THE DATA START

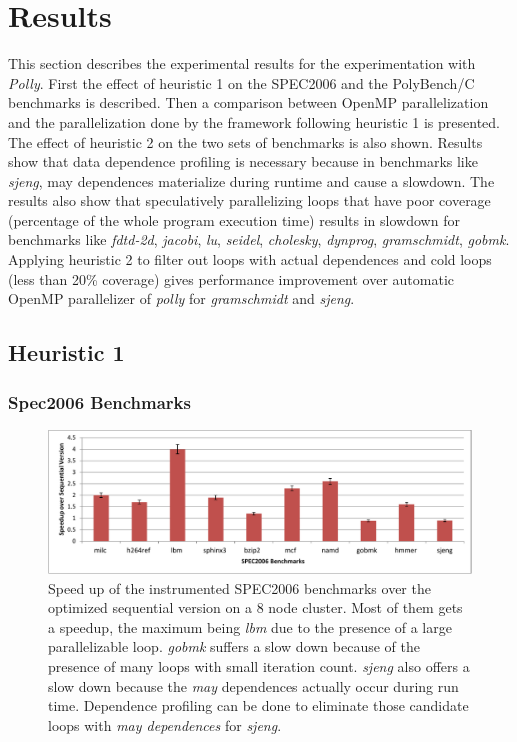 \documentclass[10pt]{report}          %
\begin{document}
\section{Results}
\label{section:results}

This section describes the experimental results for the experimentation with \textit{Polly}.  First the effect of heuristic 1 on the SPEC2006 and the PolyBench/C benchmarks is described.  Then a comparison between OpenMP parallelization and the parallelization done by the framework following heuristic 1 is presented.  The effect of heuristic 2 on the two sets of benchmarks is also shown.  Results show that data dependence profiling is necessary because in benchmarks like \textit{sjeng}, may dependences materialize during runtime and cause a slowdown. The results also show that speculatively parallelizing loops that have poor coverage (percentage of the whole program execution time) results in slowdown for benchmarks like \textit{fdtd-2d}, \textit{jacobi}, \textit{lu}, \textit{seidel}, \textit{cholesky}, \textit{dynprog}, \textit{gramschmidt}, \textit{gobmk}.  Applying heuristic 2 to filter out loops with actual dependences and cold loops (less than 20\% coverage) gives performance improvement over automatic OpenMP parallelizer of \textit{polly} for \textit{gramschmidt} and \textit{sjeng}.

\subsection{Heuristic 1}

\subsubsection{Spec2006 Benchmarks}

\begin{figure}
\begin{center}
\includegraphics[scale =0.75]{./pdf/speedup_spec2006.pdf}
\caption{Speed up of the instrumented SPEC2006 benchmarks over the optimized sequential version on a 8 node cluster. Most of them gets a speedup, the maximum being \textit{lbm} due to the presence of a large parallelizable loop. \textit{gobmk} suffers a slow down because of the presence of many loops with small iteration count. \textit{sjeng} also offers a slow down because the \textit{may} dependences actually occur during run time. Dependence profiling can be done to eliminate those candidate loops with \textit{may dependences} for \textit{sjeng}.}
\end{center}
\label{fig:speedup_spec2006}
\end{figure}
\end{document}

THE DATA END
THE DATA START

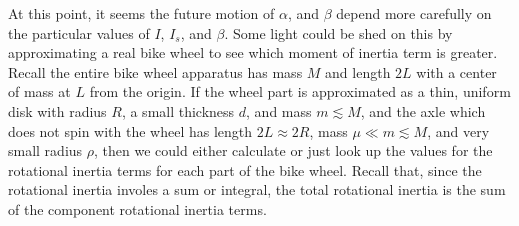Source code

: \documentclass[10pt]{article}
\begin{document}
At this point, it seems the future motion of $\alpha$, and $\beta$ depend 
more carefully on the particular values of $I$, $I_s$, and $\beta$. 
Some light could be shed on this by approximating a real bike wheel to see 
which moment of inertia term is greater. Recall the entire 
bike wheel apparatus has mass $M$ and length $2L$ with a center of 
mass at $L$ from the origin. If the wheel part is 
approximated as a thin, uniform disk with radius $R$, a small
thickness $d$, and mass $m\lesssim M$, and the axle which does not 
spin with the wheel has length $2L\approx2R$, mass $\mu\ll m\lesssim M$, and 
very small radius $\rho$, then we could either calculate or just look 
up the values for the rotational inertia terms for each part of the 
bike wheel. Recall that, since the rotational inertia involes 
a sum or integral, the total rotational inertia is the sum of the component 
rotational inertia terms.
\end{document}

THE DATA END
THE DATA START

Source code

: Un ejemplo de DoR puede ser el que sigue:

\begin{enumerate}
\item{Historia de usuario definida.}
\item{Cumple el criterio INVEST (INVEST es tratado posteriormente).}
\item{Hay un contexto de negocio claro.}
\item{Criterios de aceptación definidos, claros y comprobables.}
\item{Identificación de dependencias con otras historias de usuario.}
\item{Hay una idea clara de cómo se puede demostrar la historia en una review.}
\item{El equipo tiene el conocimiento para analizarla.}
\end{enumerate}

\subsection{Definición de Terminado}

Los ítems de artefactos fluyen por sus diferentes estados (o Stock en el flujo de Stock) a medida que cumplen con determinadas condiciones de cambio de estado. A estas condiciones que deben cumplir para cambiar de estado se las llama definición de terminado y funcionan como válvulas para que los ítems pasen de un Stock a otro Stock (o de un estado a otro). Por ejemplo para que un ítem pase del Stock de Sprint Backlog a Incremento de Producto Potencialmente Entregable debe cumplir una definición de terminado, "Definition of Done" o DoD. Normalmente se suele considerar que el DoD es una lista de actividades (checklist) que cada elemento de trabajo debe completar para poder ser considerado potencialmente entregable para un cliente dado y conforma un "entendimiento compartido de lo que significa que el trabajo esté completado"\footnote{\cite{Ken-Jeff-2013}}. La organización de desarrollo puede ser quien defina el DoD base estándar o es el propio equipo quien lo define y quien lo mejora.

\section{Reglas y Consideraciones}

THE DATA END

• WHAT YOU SHOULD DO: Exactly how many lines in the listing above contain the string "puede"? Give the number without comment.

• EXERCISE SOLUTION: 3